Das Team hatte zuvor Larven in drei Gruppen geteilt und drei Wochen lang beobachtet. Eine bekam gar nichts zu fressen, eine erhielt Kleie und eine weitere wurde auf eine Diät mit Polystyrolschaum gesetzt. »Dabei fanden wir heraus, dass die Superwürmer, die nur mit Polystyrol gefüttert wurden, nicht nur überlebten, sondern sogar geringfügig an Gewicht zunahmen«, sagte Chris Rinke, einer der Hauptautoren der Studie. Zudem waren sie aktiver als die Larven, die gar nichts zu fressen bekamen. Das deute darauf hin, dass die Larven Energie aus dem Styropor, das hauptsächlich aus einem Kohlenwasserstoff besteht, gewinnen können – höchstwahrscheinlich mithilfe ihrer Darmmikroben, wie es hieß.

Viele Fragen offen

Allerdings stellte sich heraus, dass die Plastikdiät insgesamt negative Auswirkungen auf die Vielfalt und Gesundheit des Mikrobioms im Darm der Würmer hatte. Um dieses besser aufzuschlüsseln, arbeiteten die Wissenschaftler mit genetischen Analysen, die offenbaren sollten, welche Enzyme für den Polystyrol-Abbauprozess verantwortlich sind. Ob sie mit ihren Vermutungen richtig liegen, müssen weitere Studien zeigen.

Zudem ist unklar, ob es wirklich das Polystyrol ist, das zur Gewichtszunahme der Tierchen führte. Möglicherweise könnten auch andere chemische Elemente wie Flammschutzmittel oder Treibmittel für diesen Effekt verantwortlich sein.

Durch frühere Studien war bereits bekannt, dass andere Wurmarten wie Mehlwürmer Plastik fressen können. Die Superwürmer sind aber größer und damit effizienter. Auch bestimmte Arten von Pilzen, Meeresmikroben und Bakterien aus Kuhmägen zeigten vielversprechende Eigenschaften, die beim Abbau von Kunststoffen helfen könnten.

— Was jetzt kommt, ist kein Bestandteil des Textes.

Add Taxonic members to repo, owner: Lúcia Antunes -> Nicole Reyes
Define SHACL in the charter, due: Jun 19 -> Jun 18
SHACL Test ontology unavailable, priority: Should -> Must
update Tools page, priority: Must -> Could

Langfristiges Ziel sei es, mit den Mikroben als Vorbild Enzyme zum Abbau von Kunststoffabfällen in Recyclinganlagen zu entwickeln – durch mechanische Zerkleinerung und anschließendem enzymatischen biologischen Abbau. »Superwürmer sind wie Mini-Recyclinganlagen, die das Styropor mit ihrem Mund zerkleinern und es dann an die Bakterien in ihrem Darm verfüttern«, erklärte Rinke.

Der Appetit der Larven auf Styropor, ein im täglichen Leben weit verbreiteter Kunststoff, könnte jedenfalls der Schlüssel zum massenhaften Kunststoffrecycling sein, hieß es in einer Mitteilung der Universität. Doch bis dahin ist es noch ein weiter Weg, auf dem viele Fragen geklärt und weitere Hindernisse aus dem Weg geräumt werden müssen. Immerhin gibt es bereits erste Unternehmen, die solche Verfahren im großtechnischen Maßstab anwenden wollen.